• _REQUISITOS DO EXERCÍCIO_: Reproduza na íntegra o trecho sobre a criação de novas fragrâncias, sem mudar nenhuma palavra.

• _TRECHO FORNECIDO_:
■ ■ ■ ■ ■

No geral, o fluxo se dá assim: a estratégia de marketing cria um projeto com diretrizes do que a nova fragrância tem de atingir. Ali é definido, por exemplo, o público-alvo e quais emoções o novo cheiro tem de causar para atingir seus objetivos. A partir daí, com base em dados já catalogados, a perfumista passa a selecionar os ingredientes de sua nova receita, que conhecidamente despertam essas sensações. Depois de testar as melhores proporções, sua equipe envia as opções de volta à equipe de marketing para que sejam selecionadas quais irão para a fase final de pesquisas. Nessa última etapa, se encaixa um processo relativamente novo.
A pesquisa neurocientífica busca avaliar com respostas rápidas, de menos de um segundo, quais sensações o perfume provoca. Por meio desse resultado, e dos dados coletados sobre a agradabilidade dos produtos por parte do público, é que é feita a escolha para o lançamento. Por vezes, mais de uma opção tem resultados promissores. Quando isso acontece, uma delas fica em modo de espera e continua a ser aperfeiçoada para lançamentos futuros. Assim, uma série de novas ideias podem ser tocadas simultaneamente, o que permite o alto número de novos produtos anualmente. Alguns deles podem ser virtuais, ou seja, durar apenas por determinado tempo, sem se tornar personagem fixo do elenco de perfumes da marca.

■ ■ ■ ■ ■

• _DADOS REGISTRADOS_:
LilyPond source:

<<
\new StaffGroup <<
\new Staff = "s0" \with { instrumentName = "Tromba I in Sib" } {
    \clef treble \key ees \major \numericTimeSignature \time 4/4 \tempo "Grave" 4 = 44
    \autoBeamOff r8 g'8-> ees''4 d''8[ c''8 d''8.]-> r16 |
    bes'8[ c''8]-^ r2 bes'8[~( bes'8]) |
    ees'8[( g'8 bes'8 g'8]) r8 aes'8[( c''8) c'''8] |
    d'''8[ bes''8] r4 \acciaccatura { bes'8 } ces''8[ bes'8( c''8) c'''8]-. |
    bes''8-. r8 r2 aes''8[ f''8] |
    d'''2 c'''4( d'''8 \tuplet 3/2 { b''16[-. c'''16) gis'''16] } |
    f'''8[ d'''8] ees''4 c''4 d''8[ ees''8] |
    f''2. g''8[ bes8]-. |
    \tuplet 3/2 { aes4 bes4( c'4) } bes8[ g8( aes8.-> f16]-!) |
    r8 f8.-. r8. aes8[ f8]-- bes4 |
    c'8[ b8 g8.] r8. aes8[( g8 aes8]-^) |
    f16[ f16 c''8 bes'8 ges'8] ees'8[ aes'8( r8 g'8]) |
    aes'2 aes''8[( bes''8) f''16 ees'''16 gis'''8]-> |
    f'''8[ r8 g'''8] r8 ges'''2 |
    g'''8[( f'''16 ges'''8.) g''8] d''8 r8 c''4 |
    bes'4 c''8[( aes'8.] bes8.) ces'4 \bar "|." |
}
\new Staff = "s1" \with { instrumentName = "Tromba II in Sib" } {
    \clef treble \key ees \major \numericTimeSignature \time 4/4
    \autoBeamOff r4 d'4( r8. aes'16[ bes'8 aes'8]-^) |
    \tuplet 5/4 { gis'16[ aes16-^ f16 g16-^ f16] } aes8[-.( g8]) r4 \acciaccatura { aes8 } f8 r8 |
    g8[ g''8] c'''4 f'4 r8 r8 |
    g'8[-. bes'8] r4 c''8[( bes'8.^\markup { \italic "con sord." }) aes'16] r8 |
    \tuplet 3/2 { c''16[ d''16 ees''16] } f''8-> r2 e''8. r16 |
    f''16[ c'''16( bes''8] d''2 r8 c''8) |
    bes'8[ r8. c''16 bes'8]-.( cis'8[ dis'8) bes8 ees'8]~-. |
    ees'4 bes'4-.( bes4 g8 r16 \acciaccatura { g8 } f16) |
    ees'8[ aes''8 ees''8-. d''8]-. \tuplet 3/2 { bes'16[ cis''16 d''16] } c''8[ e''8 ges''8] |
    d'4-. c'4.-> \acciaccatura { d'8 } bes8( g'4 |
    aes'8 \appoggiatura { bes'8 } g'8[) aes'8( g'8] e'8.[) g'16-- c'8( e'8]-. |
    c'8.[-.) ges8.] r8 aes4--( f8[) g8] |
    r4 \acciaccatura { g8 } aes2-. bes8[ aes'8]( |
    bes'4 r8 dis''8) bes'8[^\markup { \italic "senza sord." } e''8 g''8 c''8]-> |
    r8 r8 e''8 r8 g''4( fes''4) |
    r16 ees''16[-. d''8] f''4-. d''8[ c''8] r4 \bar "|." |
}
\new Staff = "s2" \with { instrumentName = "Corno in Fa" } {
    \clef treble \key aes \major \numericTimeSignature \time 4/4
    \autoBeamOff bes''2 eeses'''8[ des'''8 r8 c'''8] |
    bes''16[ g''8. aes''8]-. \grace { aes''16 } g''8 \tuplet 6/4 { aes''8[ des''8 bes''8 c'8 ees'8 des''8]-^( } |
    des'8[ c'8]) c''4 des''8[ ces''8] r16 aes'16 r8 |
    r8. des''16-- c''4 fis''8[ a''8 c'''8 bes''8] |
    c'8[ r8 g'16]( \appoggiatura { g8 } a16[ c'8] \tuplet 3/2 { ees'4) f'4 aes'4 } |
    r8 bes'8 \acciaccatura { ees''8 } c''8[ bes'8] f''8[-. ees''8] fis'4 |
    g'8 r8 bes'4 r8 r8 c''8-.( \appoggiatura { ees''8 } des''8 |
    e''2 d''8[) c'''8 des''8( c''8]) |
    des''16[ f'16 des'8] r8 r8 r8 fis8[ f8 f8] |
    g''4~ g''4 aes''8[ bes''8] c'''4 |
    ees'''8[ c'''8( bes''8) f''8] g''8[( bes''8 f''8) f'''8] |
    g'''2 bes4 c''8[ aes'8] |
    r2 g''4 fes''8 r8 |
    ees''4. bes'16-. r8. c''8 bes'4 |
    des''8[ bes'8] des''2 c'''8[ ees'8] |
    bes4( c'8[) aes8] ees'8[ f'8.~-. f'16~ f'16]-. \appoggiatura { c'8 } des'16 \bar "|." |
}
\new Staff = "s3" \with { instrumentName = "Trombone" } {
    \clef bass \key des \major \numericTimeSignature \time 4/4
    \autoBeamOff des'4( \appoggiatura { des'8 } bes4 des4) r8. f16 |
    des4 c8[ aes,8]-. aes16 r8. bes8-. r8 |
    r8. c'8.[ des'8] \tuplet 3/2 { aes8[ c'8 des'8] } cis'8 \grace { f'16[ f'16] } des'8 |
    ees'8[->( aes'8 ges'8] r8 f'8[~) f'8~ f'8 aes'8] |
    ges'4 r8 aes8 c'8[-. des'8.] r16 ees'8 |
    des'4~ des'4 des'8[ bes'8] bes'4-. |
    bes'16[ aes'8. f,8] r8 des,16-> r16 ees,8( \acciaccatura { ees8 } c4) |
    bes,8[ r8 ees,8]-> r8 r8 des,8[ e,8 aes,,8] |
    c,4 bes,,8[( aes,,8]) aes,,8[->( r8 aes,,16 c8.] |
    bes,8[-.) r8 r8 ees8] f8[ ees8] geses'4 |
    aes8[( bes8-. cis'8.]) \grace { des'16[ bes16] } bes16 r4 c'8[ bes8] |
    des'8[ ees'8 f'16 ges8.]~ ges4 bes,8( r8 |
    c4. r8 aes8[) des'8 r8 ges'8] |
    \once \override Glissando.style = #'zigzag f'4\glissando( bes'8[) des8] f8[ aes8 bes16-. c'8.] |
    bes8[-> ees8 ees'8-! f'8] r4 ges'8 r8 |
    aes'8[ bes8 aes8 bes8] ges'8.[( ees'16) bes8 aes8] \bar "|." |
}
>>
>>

■ ■ ■ ■ ■

• _RESULTADO DA TAREFA_:
No geral, o fluxo se dá assim: a estratégia de marketing cria um projeto com diretrizes do que a nova fragrância tem de atingir. Ali é definido, por exemplo, o público-alvo e quais emoções o novo cheiro tem de causar para atingir seus objetivos. A partir daí, com base em dados já catalogados, a perfumista passa a selecionar os ingredientes de sua nova receita, que conhecidamente despertam essas sensações. Depois de testar as melhores proporções, sua equipe envia as opções de volta à equipe de marketing para que sejam selecionadas quais irão para a fase final de pesquisas. Nessa última etapa, se encaixa um processo relativamente novo.
A pesquisa neurocientífica busca avaliar com respostas rápidas, de menos de um segundo, quais sensações o perfume provoca. Por meio desse resultado, e dos dados coletados sobre a agradabilidade dos produtos por parte do público, é que é feita a escolha para o lançamento. Por vezes, mais de uma opção tem resultados promissores. Quando isso acontece, uma delas fica em modo de espera e continua a ser aperfeiçoada para lançamentos futuros. Assim, uma série de novas ideias podem ser tocadas simultaneamente, o que permite o alto número de novos produtos anualmente. Alguns deles podem ser virtuais, ou seja, durar apenas por determinado tempo, sem se tornar personagem fixo do elenco de perfumes da marca.